Turkish government hires UK law firm to probe Gülen’s global network

Turkish government hires UK law firm to probe Gülen’s global network

ISTANBUL – Reuters
Turkish government hires UK law firm to probe Gülen’s global network

AFP Photo

The Turkish government has hired an international law firm to investigate the worldwide activities of the government’s friend-turned-foe U.S.-based Islamic scholar Fethullah Gülen’s Hizmet (Service) Movement. 

Robert Amsterdam, a founding partner of London-based Amsterdam and Partners LLP, said his firm was hired by the Turkish government “to expose allegedly unlawful conduct by the Gülen network worldwide.”

“We’re going to look into their activities throughout the United States, Africa and other regions where the network is active,” Amsterdam, who held a news conference in Washington to make the announcement, told Reuters by phone. 

The investigations will focus on a wide range of issues including the Hizmet Movement’s use of U.S. visas, educational operations as well as its members’ political activities, Amsterdam said. 

Alp Aslandoğan, president of New York-based Alliance for Shared Values, a foundation set up by Gülen sympathizers, dismissed the move as “the last step of a smear campaign.”

Aslandoğan told Reuters that these topics had occasionally been looked into by U.S. authorities without producing any convictions against the movement. 

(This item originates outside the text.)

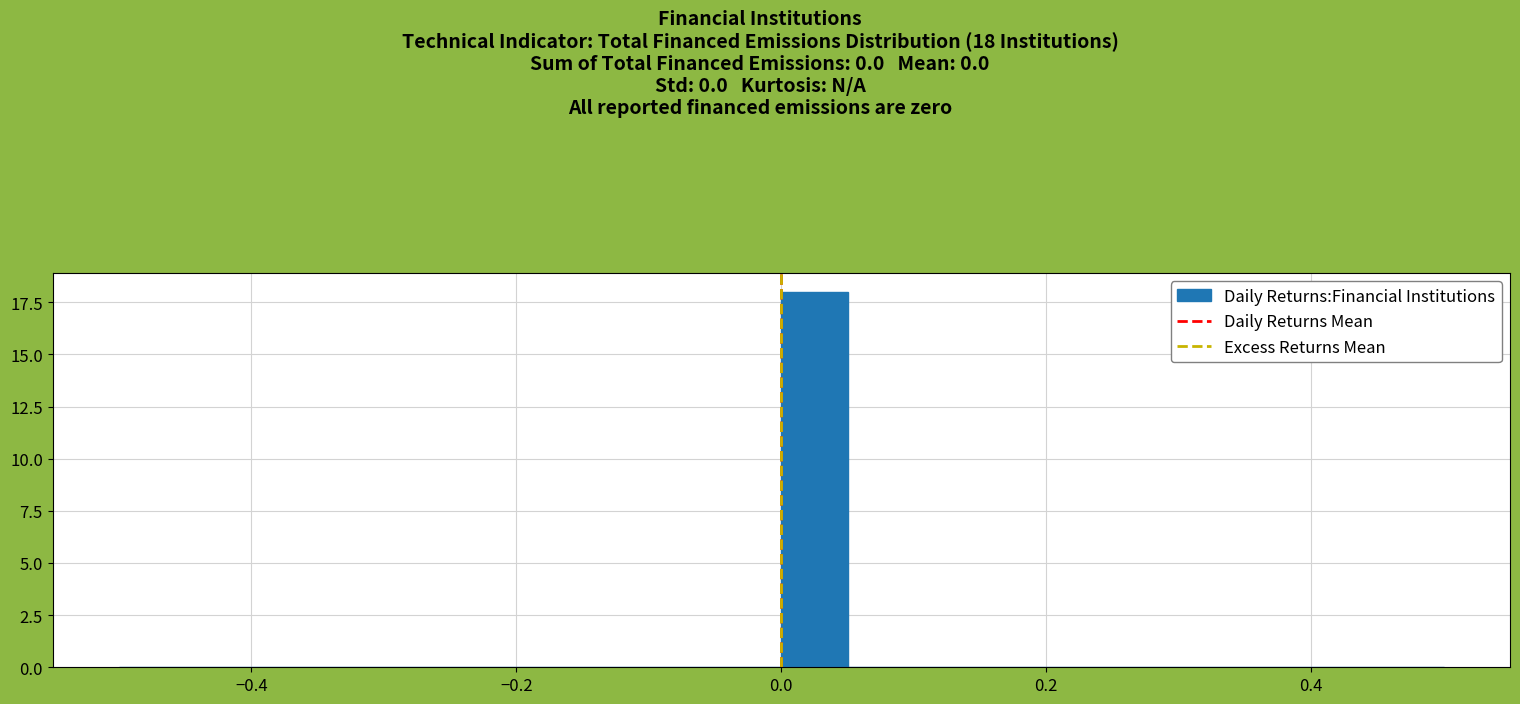

Around what value on the x-axis is the tallest bar? Give the approximate position of its centre, as read against the axis.

0.02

Reuters reported that Turkish officials were not immediately available for comment. 

Turkish President Recep Tayyip Erdoğan has accused Gülen, who has been in self-imposed exile in Pennsylvania for the past 15 years, of running a “parallel structure” of supporters in the judiciary, police, media and other institutions who have been operating against him. 

It has been decided a trustee panel will be appointed for Koza İpek, a corporation linked to Gülen, upon the request of the Ankara Chief Public Prosecutor’s Office, state-run Anadolu Agency reported on Oct. 26. 

Shares of Turkish mining firm Koza Altın slid more than 5 percent late Oct. 26 after the company had been placed in administrative receivership, but the company said it had received no such information.

A Turkish court last week accepted an indictment accusing Gülen of trying to overthrow the government and put him as the number one suspect among 69 people accused of running a “terrorist group” behind the 2013 corruption investigations, targeting Erdoğan’s inner circle, which were later thrown out of court.